SAN ANTONIO — Updated results of the landmark Breast International Group 1-98 trial suggest that overall survival in breast cancer patients is superior with 5 years of adjuvant letrozole, compared with tamoxifen.
The 13% reduction in mortality risk in the letrozole (Femara) group at a mean follow-up of 76 months in a prespecified intent-to-treat analysis fell short of statistical significance (P = .08), but that's clearly because the letrozole arm included 25% of all patients initially randomized to tamoxifen. These patients crossed over and spent a median of 18 months on the aromatase inhibitor after the study's unblinding in 2005. The study was unblinded for ethical reasons because of the superior disease-free survival with letrozole, Dr. Henning Mouridsen said at the San Antonio Breast Cancer Symposium.
The BIG 1-98 update also showed that sequential adjuvant hormonal therapy—2 years of either letrozole or tamoxifen followed by 3 years of the other drug—is not more effective than 5 years of letrozole, added Dr. Mouridsen, study investigator and professor and head of oncology at Copenhagen University Hospital.
The BIG 1-98 trial involved 8,010 women with endocrine-responsive early breast cancer in 27 countries. A landmark previous finding was that 5 years of adjuvant letrozole monotherapy was superior to 5 years of tamoxifen in terms of disease-free survival and time to distant recurrence (N. Engl. J. Med. 2005;353:2747-57).
The update addressed two key outstanding questions. The first, whether aromatase inhibitor monotherapy is superior to tamoxifen monotherapy in terms of overall survival, was something that had yet to be shown to a level of statistical significance in any of the major randomized trials. The second was whether sequential therapy—the so-called switching strategy—offers advantages over aromatase inhibitor monotherapy, as some had theorized.
The overall survival analysis involved 4,922 BIG 1-98 participants. There were 303 deaths in the letrozole arm and 343 in the tamoxifen arm.
“Since we're almost at the conventional level of significance in the compromised intention-to-treat analysis, I take that as fairly strong evidence that in fact letrozole improves on overall survival,” observed Dr. Alan Coates, cochair of the scientific committee of the International Breast Cancer Study Group, which coordinated BIG 1-98.
The sequential therapy analysis involved 6,182 patients at a median follow-up of 71 months. Neither 2 years of tamoxifen followed by 3 years of letrozole nor 2 years of letrozole followed by 3 years of tamoxifen proved superior to 5 years of letrozole.
Moreover, among the 42% of participants at increased risk of recurrence as reflected in their node-positive status, there was a strong trend for worse outcomes in the group randomized to sequential tamoxifen followed by letrozole. Their rate of breast cancer recurrence was 7.9% at 2 years and 14.7% at 5 years, compared with 4.7% and 12.4%, respectively, in node-positive patients assigned to 5 years of letrozole.
“Cancer recurrence is more common while patients are on early tamoxifen and that leeway is never made up after the switch.
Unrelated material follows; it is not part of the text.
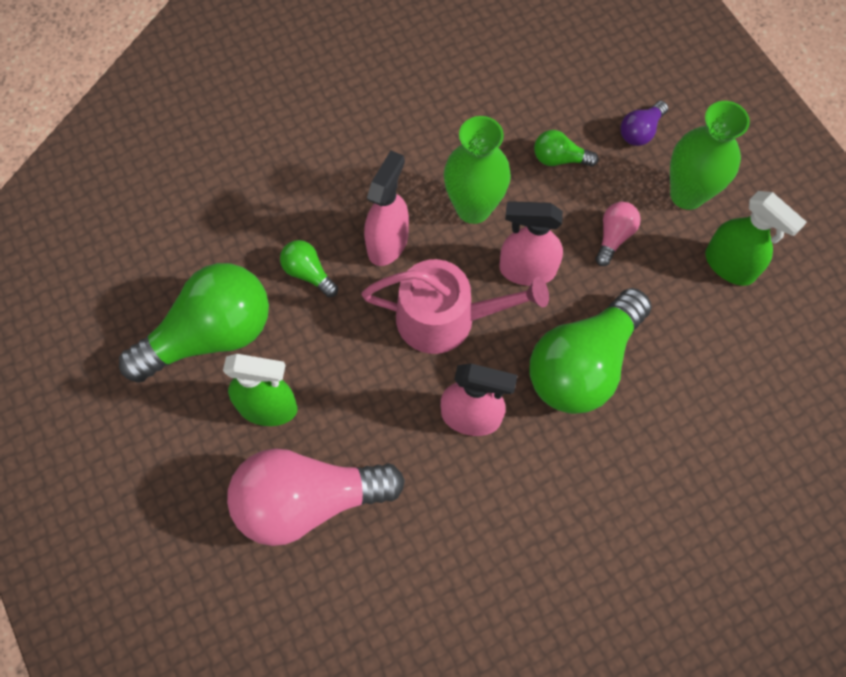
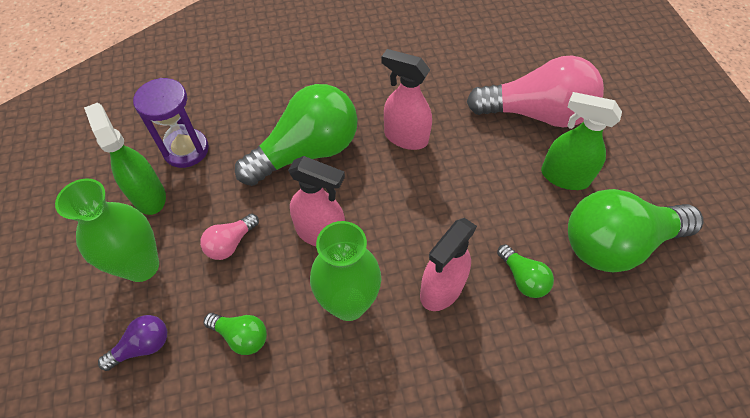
camera: 165 degrees left, 10 degrees down
(446, 318) = (405, 210): pink watering can -> none
(726, 331) = (186, 150): none -> purple hourglass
The curves remain parallel. Many people will take the message that it's better to start with letrozole, particularly for patients at high risk,” added Dr. Coates of the University of Sydney.
Among patients assigned to the reverse sequence—letrozole followed by tamoxifen—the rates of disease-free and overall survival and time to distant recurrence were closely similar to those seen in the letrozole monotherapy arm.
“I think that's a very important message for patient care. Some women find these aromatase inhibitors really hard to take, not only because of menopausal symptoms but also arthralgia and myalgia. If they were worried about doing themselves a disservice by switching after a couple of years of putting up with this or they can't afford the greater dollar cost, I think the data are reassuring that such a switch back to tamoxifen for the remainder of their 5 years would not compromise their outcome in any way,” the oncologist explained.
Asked whether he thought the routine preferential use of aromatase inhibitors over tamoxifen was justified in light of their far greater cost, substantial side effects, and modest clinical advantages, Dr. Coates replied that it's a decision belonging to the fully informed patient. And multiple surveys conducted in the United States and United Kingdom have shown that for many women with breast cancer, even very small differences in outcome are felt to justify unpleasant forms of therapy.
Dr. Virginia Kaklamani of Northwestern University, Chicago, who wasn't involved in BIG 1-98, put the results of this and the other major aromatase inhibitor/tamoxifen randomized trials in perspective.
“The studies show that the aromatase inhibitors are a little bit better than tamoxifen. But you're talking about more than 10,000 women in these trials, and we're still very hard-pressed to find a survival advantage for the aromatase inhibitors. So we are talking about a great drug in tamoxifen that's been available for the last 30 years. Still, it would seem that for whoever can go on the aromatase inhibitor, that would probably be the best option,” she said.